━━ Records for this task

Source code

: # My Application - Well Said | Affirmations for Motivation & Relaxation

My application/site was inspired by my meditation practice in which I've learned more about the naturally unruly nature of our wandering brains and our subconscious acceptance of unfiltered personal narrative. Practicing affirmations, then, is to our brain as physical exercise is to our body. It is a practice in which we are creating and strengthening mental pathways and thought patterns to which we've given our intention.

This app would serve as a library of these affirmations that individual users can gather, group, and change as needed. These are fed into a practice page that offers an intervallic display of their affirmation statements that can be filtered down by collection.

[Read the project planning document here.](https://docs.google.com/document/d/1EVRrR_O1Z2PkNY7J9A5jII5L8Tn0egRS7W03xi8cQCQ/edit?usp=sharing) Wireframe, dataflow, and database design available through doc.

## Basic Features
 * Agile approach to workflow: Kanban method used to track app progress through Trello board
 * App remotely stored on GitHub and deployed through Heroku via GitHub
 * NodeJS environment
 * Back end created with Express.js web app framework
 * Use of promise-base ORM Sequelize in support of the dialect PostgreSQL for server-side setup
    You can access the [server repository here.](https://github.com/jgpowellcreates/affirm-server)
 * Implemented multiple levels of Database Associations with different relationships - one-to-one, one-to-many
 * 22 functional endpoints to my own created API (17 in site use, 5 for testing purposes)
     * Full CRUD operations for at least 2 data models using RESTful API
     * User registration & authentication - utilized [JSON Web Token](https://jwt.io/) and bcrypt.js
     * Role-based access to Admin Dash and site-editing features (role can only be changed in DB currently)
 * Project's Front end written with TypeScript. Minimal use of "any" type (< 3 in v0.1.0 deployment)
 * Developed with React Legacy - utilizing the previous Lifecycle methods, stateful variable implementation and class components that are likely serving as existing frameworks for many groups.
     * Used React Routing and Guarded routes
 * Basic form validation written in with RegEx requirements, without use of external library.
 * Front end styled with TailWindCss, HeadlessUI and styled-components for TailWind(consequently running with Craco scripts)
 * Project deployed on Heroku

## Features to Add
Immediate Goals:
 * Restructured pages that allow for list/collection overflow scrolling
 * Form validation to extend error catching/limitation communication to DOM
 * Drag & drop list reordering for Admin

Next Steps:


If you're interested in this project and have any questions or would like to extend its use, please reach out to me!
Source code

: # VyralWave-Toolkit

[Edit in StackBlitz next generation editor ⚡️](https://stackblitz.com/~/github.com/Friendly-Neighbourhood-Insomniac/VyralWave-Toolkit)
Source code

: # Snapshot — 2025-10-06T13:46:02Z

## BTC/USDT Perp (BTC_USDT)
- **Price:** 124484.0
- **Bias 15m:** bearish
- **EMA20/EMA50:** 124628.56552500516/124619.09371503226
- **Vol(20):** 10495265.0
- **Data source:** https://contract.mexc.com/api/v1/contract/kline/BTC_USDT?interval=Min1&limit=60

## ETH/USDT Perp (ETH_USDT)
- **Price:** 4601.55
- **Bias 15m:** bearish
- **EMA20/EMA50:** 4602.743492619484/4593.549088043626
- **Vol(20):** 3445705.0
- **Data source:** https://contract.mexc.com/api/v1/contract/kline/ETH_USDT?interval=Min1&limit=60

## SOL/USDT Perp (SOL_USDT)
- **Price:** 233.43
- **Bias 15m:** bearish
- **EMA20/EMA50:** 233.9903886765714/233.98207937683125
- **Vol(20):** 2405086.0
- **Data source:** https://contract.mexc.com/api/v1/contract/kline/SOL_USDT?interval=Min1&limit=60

━━━━
━━ Records for this task

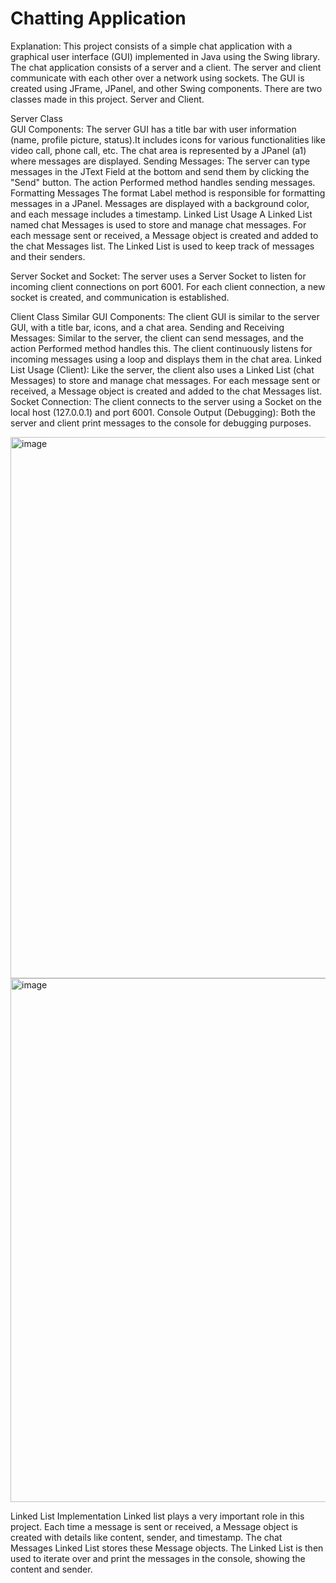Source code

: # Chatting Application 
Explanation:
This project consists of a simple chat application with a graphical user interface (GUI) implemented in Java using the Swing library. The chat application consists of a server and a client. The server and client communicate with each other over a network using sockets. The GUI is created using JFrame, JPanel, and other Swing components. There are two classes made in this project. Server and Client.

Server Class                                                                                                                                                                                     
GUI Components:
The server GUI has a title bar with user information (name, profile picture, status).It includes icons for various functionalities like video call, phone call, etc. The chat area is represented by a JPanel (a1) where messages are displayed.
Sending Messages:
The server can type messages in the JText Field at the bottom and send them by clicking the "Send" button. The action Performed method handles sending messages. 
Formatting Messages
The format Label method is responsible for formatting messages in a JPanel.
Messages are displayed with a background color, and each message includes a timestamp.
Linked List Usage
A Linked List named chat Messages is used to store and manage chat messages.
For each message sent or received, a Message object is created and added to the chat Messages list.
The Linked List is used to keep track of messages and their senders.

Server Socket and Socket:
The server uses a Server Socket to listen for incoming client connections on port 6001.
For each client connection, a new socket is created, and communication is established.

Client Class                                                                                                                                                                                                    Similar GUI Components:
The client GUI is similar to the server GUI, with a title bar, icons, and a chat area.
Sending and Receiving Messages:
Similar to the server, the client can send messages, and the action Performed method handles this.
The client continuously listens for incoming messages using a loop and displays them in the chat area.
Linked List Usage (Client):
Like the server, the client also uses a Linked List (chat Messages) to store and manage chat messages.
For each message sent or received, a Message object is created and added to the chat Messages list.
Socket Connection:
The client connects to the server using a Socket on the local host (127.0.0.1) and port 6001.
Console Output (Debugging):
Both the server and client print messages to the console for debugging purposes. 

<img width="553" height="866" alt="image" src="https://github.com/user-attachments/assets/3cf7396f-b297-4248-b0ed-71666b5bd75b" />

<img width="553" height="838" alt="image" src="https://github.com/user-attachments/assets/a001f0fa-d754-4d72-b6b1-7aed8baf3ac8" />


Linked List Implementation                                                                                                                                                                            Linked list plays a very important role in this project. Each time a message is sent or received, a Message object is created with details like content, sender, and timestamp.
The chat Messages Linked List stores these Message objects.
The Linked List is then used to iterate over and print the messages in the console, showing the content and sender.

━━━━
━━ Records for this task

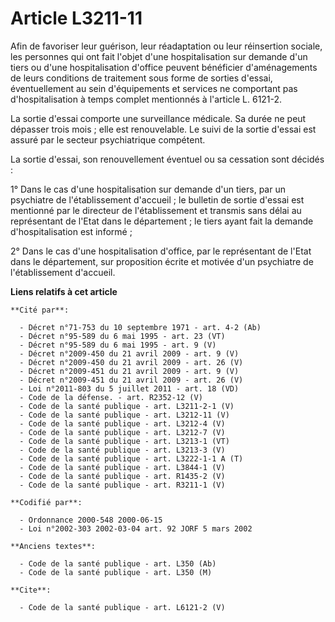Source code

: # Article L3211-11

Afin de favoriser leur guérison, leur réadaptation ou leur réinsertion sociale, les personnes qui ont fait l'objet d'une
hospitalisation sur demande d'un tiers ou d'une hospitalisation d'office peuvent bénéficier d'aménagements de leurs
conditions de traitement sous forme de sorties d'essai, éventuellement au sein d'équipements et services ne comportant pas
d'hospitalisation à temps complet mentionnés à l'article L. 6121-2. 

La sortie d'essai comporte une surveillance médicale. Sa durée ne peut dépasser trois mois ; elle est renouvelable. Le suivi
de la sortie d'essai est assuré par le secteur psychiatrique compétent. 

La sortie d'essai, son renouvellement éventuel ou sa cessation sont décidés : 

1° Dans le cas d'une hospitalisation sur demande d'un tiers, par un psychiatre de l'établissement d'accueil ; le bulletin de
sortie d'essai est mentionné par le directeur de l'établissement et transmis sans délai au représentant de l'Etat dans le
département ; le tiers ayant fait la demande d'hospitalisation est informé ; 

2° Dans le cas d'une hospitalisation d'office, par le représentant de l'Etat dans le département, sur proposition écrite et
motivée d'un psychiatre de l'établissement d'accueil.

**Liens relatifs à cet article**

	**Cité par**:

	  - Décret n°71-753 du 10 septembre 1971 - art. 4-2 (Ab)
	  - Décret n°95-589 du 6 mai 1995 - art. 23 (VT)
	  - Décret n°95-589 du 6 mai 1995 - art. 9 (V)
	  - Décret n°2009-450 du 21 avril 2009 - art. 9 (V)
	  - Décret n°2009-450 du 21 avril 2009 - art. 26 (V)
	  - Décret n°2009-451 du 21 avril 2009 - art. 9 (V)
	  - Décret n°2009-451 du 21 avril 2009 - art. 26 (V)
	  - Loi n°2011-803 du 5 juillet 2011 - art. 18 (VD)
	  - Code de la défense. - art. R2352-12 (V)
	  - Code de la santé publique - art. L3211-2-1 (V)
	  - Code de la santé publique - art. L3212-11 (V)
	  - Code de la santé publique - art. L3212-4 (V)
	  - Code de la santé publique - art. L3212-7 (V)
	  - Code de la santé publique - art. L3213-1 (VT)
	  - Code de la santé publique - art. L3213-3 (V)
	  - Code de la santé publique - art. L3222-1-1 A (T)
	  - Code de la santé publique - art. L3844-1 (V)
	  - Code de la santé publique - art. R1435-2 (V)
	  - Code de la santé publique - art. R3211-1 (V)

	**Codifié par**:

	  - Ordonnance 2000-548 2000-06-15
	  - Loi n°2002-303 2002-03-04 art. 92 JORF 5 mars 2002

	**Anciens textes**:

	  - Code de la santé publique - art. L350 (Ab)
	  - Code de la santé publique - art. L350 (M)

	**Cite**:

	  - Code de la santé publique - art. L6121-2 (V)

━━━━

Task description:
Of all the entries above, repeat only the lines from the line that has "1° Dans le cas" to the line that has "département ; le", both lines included, exactly.

Task result:
1° Dans le cas d'une hospitalisation sur demande d'un tiers, par un psychiatre de l'établissement d'accueil ; le bulletin de
sortie d'essai est mentionné par le directeur de l'établissement et transmis sans délai au représentant de l'Etat dans le
département ; le tiers ayant fait la demande d'hospitalisation est informé ; 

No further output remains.